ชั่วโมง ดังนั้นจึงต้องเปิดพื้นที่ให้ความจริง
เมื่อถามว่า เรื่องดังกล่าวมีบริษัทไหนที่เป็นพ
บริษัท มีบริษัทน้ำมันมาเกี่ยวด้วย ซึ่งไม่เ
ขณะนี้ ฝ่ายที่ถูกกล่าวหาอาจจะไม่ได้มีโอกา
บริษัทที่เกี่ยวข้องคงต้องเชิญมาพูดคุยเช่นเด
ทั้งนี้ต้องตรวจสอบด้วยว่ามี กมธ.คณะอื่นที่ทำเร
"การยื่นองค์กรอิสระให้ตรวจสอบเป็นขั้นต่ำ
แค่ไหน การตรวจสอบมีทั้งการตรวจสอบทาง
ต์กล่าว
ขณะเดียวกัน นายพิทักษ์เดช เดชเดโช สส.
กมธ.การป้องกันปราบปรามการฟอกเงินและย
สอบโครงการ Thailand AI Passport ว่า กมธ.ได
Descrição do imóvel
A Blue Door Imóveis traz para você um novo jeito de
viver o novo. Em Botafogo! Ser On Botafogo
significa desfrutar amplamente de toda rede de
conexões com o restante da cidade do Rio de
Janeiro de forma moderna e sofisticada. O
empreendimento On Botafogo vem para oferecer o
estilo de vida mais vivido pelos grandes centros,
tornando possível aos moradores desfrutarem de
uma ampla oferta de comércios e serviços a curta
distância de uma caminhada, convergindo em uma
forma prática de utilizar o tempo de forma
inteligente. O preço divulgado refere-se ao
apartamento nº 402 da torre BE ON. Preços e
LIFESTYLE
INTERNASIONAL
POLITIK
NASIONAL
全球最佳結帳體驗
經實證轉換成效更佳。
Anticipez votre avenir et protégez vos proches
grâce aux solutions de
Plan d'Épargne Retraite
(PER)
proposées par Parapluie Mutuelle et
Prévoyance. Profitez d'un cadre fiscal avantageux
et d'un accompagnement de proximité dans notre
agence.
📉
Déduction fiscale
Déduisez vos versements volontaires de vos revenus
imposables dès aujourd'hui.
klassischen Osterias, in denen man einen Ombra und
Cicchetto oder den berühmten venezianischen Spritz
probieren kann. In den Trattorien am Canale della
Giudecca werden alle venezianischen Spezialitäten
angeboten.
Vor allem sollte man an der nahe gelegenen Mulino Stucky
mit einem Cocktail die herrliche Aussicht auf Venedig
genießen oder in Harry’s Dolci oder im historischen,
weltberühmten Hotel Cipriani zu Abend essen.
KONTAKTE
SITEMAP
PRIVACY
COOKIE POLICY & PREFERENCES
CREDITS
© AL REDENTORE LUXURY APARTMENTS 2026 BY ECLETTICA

What is being asked: Look back at the entries above and repeat, unchanged, every line from the line holding "uma ampla oferta" through the line holding "Vor allem sollte".

Written answer:
uma ampla oferta de comércios e serviços a curta
distância de uma caminhada, convergindo em uma
forma prática de utilizar o tempo de forma
inteligente. O preço divulgado refere-se ao
apartamento nº 402 da torre BE ON. Preços e
LIFESTYLE
INTERNASIONAL
POLITIK
NASIONAL
全球最佳結帳體驗
經實證轉換成效更佳。
Anticipez votre avenir et protégez vos proches
grâce aux solutions de
Plan d'Épargne Retraite
(PER)
proposées par Parapluie Mutuelle et
Prévoyance. Profitez d'un cadre fiscal avantageux
et d'un accompagnement de proximité dans notre
agence.
📉
Déduction fiscale
Déduisez vos versements volontaires de vos revenus
imposables dès aujourd'hui.
klassischen Osterias, in denen man einen Ombra und
Cicchetto oder den berühmten venezianischen Spritz
probieren kann. In den Trattorien am Canale della
Giudecca werden alle venezianischen Spezialitäten
angeboten.
Vor allem sollte man an der nahe gelegenen Mulino Stucky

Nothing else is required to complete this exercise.